== Work instruction ==
Exact reproduction, images excluded: write out the records below.

Dataset entries
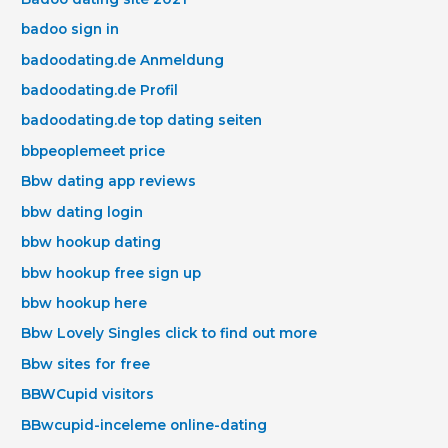
badoo sign in
badoodating.de Anmeldung
badoodating.de Profil
badoodating.de top dating seiten
bbpeoplemeet price
Bbw dating app reviews
bbw dating login
bbw hookup dating
bbw hookup free sign up
bbw hookup here
Bbw Lovely Singles click to find out more
Bbw sites for free
BBWCupid visitors
BBwcupid-inceleme online-dating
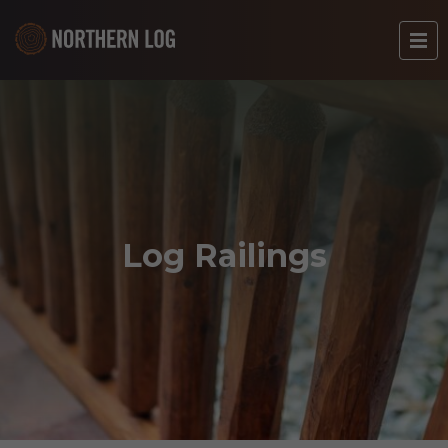
Log Railings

== Response to this task ==
badoo sign in
badoodating.de Anmeldung
badoodating.de Profil
badoodating.de top dating seiten
bbpeoplemeet price
Bbw dating app reviews
bbw dating login
bbw hookup dating
bbw hookup free sign up
bbw hookup here
Bbw Lovely Singles click to find out more
Bbw sites for free
BBWCupid visitors
BBwcupid-inceleme online-dating
Log Railings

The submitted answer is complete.